I try to dry my eyes on my shirtsleeve, but the tears keep coming and  can´t understand why I am so utterly powerless to stop them. "Shh, come here-" Maya tries to pull me round to face her, I push her roughly away. She tries again. Frenziedly I fend her off with one arm. "Don´t Maya, stop it for chrissakes - please! Please! I can´t - I can´t-!" The sobs burst out with each word. I can´t breathe. I´terrified. I´m faling apart. "Lochie calm down. I just want to hold you, that´s all. Just let me hold you." Her voice adopts the soothing tone she uses when Tiffin or Willa are upset. She´s not going to give up. I scrape the fingernails of my hand against the wall, violent sobs running in shock waves through my body, tears soaking my sleeve. "Help", I find myself gasping. "I don´t understand what´s wrong with me!"
An diesem Punkt haben die beiden sich noch nicht eingestanden, was sie füreinander empfinden. Wenn sie es schließlich tun, gibt es auf  einmal in diesem ganzen verzweifelten, schwierigen Leben das die beiden führen, einen Lichtblick und den will man auch als Leser nicht aufgeben. Die beiden sind so gut füreinander und  tun dabei doch keinem weh, dass weder sie, noch der Leser verstehen können, was an dieser Liebe so falsch sein soll. Solange sie keine Kinder bekommen, geht es doch niemanden etwas an, was sie tun. Und doch können sie, sobald jemand etwas bemerkt, ins Gefängnis wandern. Denn Inzest ist in England (dort wo das Buch spielt) und auch in Deutschland (habs grad nachgeguckt) strafbar. Und was für die beiden noch viel schlimmer ist: Sie würden die Kinder verlieren. Zusätzlich haben die beiden jede Sekunde mit ihrem Schuldgefühl zu kämpfen dass sich nur aus den gesellschaftlichen Moralvorstellungen speist. Denn obwohl sich für die beiden alles so wie es ist genau richtig anfühlt, wissen sie doch, dass sie gesellschaftlich gesehen nicht normal sind. Und schließlich sind sie als Teil dieser Gesellschaft aufgewachsen. Ich hab irgendwann einen solchen Verfolgungswahn entwickelt - immer in der Angst, dass die beiden entdeckt werden - dass ich bei jeder Liebesszene schon mal eine Seite weiter geguckt habe, ob es positiv ausgeht (das mache ich sonst nie. Wirklich NIE!). Aber die Spannung wäre mir sonst einfach zu krass geworden, die Angst vor der Entdeckung hätte mich die ganze Szene lang atemlos gemacht.

===============

- _Arbeitsauftrag 1_: Gib jede Zeile der Datensätze an, die die Zeichenfolge "Wallet" enthält, wobei die Groß- und Kleinschreibung zählt.

- _Daten zur Übung_:
===============

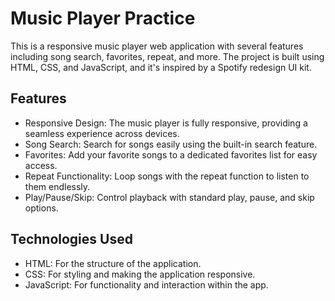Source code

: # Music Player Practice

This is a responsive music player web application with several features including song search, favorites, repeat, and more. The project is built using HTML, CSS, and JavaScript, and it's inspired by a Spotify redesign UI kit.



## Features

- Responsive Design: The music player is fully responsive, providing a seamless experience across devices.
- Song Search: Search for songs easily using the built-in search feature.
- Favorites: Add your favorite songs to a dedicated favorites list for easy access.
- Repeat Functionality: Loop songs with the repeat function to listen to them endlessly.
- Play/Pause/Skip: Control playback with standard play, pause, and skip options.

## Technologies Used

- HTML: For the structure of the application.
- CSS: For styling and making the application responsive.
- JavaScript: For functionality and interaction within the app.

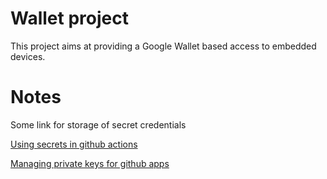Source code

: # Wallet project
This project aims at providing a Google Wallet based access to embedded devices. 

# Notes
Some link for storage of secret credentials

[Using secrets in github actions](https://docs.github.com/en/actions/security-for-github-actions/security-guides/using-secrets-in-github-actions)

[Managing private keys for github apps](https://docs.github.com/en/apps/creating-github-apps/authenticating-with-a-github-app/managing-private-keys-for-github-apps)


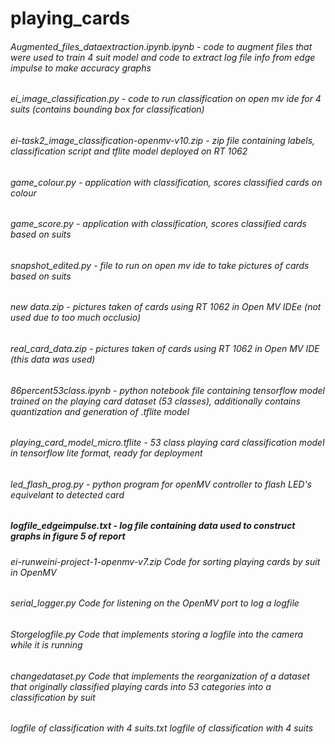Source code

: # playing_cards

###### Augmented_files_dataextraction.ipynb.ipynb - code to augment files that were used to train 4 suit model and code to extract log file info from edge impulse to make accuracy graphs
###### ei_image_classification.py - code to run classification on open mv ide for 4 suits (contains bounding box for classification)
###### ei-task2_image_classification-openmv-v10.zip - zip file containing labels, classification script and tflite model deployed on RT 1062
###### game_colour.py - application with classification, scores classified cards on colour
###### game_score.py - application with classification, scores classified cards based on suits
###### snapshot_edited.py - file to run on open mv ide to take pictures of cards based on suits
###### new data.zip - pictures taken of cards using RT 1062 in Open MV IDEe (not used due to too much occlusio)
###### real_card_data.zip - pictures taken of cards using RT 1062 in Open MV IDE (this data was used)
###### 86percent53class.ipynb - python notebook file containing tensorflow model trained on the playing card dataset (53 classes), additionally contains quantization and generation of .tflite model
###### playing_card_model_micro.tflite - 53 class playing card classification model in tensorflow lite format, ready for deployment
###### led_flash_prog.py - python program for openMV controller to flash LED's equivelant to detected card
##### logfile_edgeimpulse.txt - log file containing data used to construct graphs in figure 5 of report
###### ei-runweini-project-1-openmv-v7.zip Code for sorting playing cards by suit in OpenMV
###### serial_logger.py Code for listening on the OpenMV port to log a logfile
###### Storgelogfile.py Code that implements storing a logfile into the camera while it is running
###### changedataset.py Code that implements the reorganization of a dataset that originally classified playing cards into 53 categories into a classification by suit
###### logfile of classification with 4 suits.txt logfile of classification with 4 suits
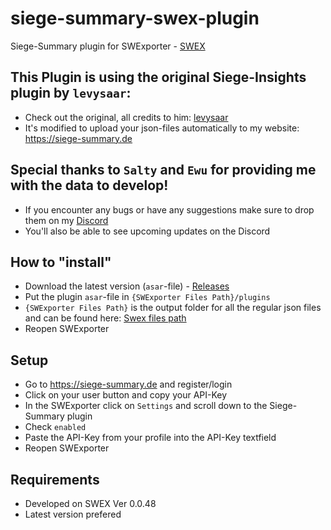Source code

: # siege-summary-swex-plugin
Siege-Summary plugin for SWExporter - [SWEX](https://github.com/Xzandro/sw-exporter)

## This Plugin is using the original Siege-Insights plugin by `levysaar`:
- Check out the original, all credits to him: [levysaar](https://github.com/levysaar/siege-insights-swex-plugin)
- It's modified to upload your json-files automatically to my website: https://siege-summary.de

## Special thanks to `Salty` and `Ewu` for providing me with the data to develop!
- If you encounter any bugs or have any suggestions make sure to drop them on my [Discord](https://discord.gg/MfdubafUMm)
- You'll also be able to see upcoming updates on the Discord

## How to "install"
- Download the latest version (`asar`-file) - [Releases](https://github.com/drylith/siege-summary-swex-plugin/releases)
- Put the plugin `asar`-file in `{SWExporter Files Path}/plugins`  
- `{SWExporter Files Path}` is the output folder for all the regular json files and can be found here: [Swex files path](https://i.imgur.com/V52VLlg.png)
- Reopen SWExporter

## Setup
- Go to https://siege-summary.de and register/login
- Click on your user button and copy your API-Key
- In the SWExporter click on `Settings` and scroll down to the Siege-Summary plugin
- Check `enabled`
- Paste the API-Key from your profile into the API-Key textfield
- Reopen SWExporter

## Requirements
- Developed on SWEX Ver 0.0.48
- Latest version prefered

===============

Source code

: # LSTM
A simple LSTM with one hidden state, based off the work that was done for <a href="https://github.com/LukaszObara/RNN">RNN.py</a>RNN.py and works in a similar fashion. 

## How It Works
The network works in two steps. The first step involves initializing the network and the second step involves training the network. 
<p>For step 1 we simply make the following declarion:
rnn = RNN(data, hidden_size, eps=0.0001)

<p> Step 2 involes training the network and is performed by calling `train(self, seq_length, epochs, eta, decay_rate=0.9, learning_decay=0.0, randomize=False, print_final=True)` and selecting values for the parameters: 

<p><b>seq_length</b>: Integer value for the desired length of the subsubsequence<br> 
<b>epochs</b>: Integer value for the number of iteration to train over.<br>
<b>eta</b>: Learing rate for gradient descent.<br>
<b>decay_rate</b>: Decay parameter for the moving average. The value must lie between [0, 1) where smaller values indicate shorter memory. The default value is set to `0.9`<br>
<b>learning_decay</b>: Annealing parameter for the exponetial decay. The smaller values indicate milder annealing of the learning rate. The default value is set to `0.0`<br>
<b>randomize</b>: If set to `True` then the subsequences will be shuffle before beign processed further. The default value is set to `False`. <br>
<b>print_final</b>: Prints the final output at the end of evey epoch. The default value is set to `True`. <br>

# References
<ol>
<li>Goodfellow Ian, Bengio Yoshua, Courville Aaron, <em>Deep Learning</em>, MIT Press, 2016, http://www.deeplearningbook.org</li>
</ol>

===============

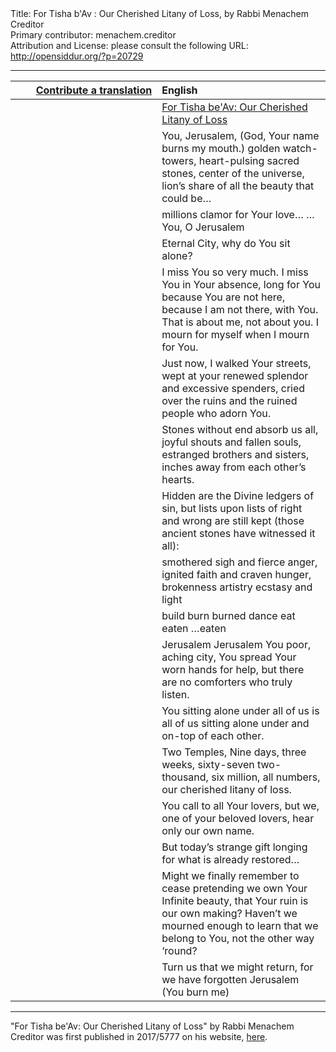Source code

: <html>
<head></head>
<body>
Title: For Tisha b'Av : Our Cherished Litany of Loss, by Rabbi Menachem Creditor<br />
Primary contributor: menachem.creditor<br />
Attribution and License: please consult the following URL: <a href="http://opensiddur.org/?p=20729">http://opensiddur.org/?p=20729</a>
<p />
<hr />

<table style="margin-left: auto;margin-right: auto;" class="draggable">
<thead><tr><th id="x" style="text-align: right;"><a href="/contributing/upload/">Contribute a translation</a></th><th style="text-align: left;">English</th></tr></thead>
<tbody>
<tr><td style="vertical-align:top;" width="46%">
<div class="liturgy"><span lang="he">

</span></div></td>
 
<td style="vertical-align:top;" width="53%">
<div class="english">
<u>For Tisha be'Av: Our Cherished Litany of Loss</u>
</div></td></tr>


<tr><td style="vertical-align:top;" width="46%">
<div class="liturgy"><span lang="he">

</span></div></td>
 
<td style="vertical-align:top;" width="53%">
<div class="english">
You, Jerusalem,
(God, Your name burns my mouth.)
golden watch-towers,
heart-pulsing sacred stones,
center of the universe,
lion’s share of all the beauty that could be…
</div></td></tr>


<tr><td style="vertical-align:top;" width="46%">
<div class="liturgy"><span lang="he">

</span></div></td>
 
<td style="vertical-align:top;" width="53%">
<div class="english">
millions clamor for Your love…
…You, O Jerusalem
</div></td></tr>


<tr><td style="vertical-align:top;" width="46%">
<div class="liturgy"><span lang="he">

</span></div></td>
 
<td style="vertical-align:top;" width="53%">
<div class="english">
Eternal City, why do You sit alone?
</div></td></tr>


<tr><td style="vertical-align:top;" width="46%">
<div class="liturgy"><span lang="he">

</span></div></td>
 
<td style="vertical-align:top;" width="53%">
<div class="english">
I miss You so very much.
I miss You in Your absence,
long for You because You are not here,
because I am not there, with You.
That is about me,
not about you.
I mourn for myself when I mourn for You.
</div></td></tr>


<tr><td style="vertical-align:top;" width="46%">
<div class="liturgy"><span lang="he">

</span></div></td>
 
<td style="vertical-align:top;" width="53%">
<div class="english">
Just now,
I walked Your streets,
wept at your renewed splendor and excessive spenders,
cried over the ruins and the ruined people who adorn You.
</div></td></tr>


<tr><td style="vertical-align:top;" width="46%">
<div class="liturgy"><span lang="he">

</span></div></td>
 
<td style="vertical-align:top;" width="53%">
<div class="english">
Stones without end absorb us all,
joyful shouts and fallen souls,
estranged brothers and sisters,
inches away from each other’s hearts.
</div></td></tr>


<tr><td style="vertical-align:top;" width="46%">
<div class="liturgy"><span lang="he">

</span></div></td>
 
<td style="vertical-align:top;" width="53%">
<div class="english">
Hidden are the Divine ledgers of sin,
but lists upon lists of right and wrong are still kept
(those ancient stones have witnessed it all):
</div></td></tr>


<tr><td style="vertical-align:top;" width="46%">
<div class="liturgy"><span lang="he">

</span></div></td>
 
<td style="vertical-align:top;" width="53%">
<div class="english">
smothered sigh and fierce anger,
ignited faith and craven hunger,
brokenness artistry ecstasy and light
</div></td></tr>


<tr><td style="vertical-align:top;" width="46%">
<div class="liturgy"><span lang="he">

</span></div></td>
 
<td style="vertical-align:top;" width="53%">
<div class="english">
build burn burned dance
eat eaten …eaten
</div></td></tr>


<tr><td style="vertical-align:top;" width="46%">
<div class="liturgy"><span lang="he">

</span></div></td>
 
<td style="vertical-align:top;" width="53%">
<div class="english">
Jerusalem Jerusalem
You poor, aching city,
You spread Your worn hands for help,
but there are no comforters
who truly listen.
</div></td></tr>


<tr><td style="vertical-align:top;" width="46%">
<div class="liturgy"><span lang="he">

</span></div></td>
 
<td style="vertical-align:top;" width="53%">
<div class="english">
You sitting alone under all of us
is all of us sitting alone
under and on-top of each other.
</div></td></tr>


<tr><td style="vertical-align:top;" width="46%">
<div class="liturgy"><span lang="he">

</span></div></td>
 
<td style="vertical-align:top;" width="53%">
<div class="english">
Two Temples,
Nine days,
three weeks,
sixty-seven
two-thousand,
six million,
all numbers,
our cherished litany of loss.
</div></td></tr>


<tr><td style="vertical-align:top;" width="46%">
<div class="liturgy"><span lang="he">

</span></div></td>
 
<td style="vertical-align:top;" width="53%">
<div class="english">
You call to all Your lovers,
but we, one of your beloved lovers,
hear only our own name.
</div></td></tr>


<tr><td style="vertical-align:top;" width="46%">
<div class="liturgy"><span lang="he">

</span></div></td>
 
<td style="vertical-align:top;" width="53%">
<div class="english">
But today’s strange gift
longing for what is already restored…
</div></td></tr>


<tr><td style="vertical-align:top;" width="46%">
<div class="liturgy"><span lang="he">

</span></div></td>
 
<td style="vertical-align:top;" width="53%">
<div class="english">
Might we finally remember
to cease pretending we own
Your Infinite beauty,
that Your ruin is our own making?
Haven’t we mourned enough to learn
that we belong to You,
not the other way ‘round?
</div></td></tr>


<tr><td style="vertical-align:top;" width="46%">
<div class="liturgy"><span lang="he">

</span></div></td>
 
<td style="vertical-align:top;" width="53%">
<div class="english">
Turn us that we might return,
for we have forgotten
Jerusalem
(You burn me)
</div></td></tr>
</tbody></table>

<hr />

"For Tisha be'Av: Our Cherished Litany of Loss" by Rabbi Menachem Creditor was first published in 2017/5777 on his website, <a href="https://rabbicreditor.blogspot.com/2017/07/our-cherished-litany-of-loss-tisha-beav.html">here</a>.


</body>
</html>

===============

- _Arbeitsauftrag 2_:
Beantworte anhand des Textauszugs die folgenden Fragen.
(a) Welche beiden Namen werden genannt, wenn beschrieben wird, bei wem Maya ihren beruhigenden Tonfall verwendet?
(b) Was würden die beiden laut Textauszug verlieren, was für sie noch viel schlimmer wäre als das Gefängnis?
(c) Was hat die schreibende Person bei jeder Liebesszene getan?

- _Antwortfeld 1_:
: # Wallet project
This project aims at providing a Google Wallet based access to embedded devices. 

- _Antwortfeld 2_:
(a) Tiffin und Willa.
(b) Die Kinder.
(c) Sie hat schon einmal eine Seite weitergeblättert, um nachzusehen, ob es positiv ausgeht.